You do realize that the fed is buying up longer term securities in an attempt to hold down the yield curve?
Because of this any arguments /from/ the yield curve are specious.
Robert Bell John Taylor seems to believe that if he repeats his claim often enough it will somehow become true. He points out that there is an important distinction between budget authority and actual outlays. And he’s right. But for someone that was supposed to have held a high government position he seems to have bungled the distinction. Contrary to what Taylor seems to believe, companies anticipate business based on budget authority rather than actual outlays. The actual outlays (Treasury disbursements) don’t happen until the economic activity in the private sector has already been completed.

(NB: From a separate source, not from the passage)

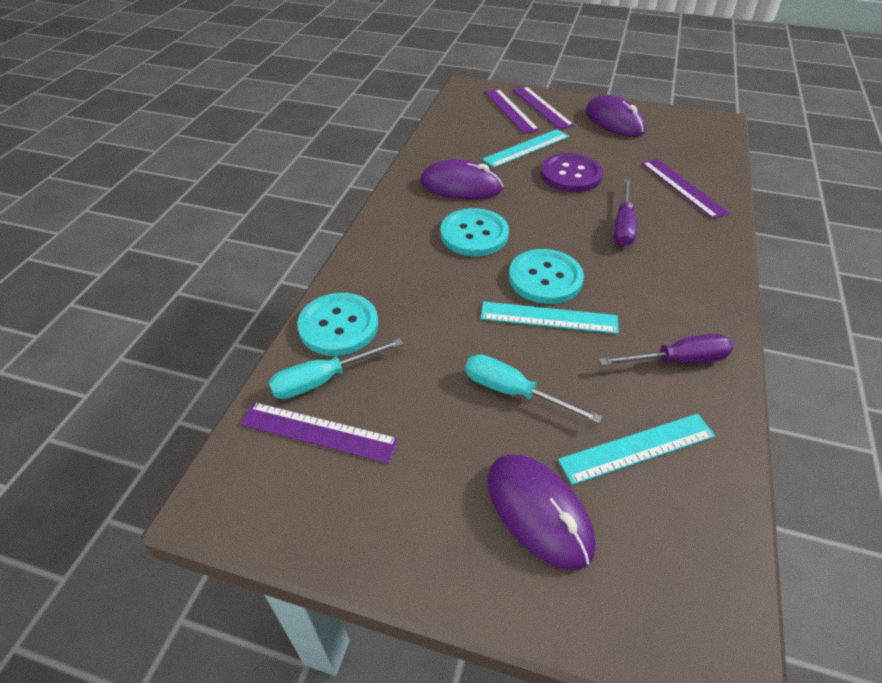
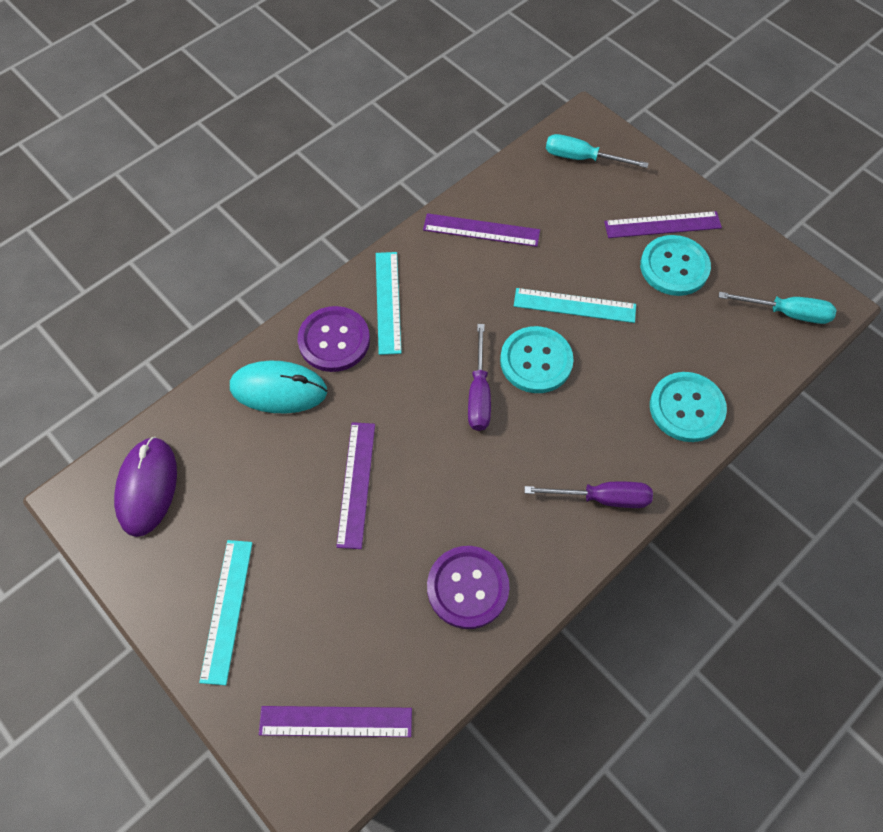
purple button: [541,153,603,192] = 1 -> [298,306,370,372] [427,546,509,629] = 2
purple mouse: [420,159,503,199] [488,455,595,570] [586,95,646,137] = 3 -> [114,437,177,537] = 1
turquoise mouse: none = 0 -> [230,361,327,413] = 1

He’s just confused.
And get this line:
The high unemployment we are experiencing now is due to low private investment rather than low government spending. By reducing some uncertainty and the threats of exploding debt, the House spending proposal will encourage private investment.
More intellectual confusion. The relevant question isn’t what caused today’s high unemployment. His claim that it is due to low private sector investment may or may not be true; but identifying the cause is irrelevant to identifying the cure. Private sector investment fell because private sector demand is weak. What Taylor needs to demonstrate is that increasing government sector demand will not increase aggregate demand. Just telling us that a downturn in private sector demand is what caused the recession is an intellectual dead end.
He also claims that reducing uncertainty about exploding debt will increase private investment. So does this mean he supports tax increases? Somehow I don’t think so even though tax increases would undoubtedly reduce uncertainty about exploding debt.
As to the whole rational expectations argument, I’m sorry but this may square with how some people form their personal inflation expectations, but as a practical matter it is not how inflation expectations get institutionalized into the real economy. In practice inflation expectations are realized in the economy through wage negotiations, and typically those are based on adaptive expectations and not rational expectations. Show me a wage contract that bases future wage growth on the writings of some arcane economists at the University of Minnesota. Wage contracts base future wages on adaptive expectations based on experience with recent inflation.
What two asset world? Money and bonds are the same thing, have you ever heard of financial intermediation? When banks purchase newly issued bonds, both bonds and money are created. They are the same thing, not two seperate assets. When the government taxes you, they take your deposits and the assets (bonds) that back them.
Loans create deposits, the demand of money creates its own supply, as long as borrowers are credit worthy. How can financial markets get crowded out, if money is created by a pen stroke? Goods markets and finance markets do not operate in the same fashion. The loanable funds theory is bunk. In financial markets, quantity does not affect the price.
Everyone talks as if we operate in a commodity money or fiat money world, what happened to credit money. Borrowing and lending has no impact on interest rates. The Fed controls short rates and long-rates are an expectation of the movement of future short rates.
Basil Moore disproved crowding out and IS-LM more than 20 years ago. The federal reserve controls the interest rate, not the quantity of money.
If neo-classical economists don’t want to learn anything about finance or money that is fine. But that means that you should never talk about assets, debt, crowding out, debt-to-gdp ratios, financial institutions, the financial crisis, equilibrium, fiscal sustainability or anything else that you don’t know anything about.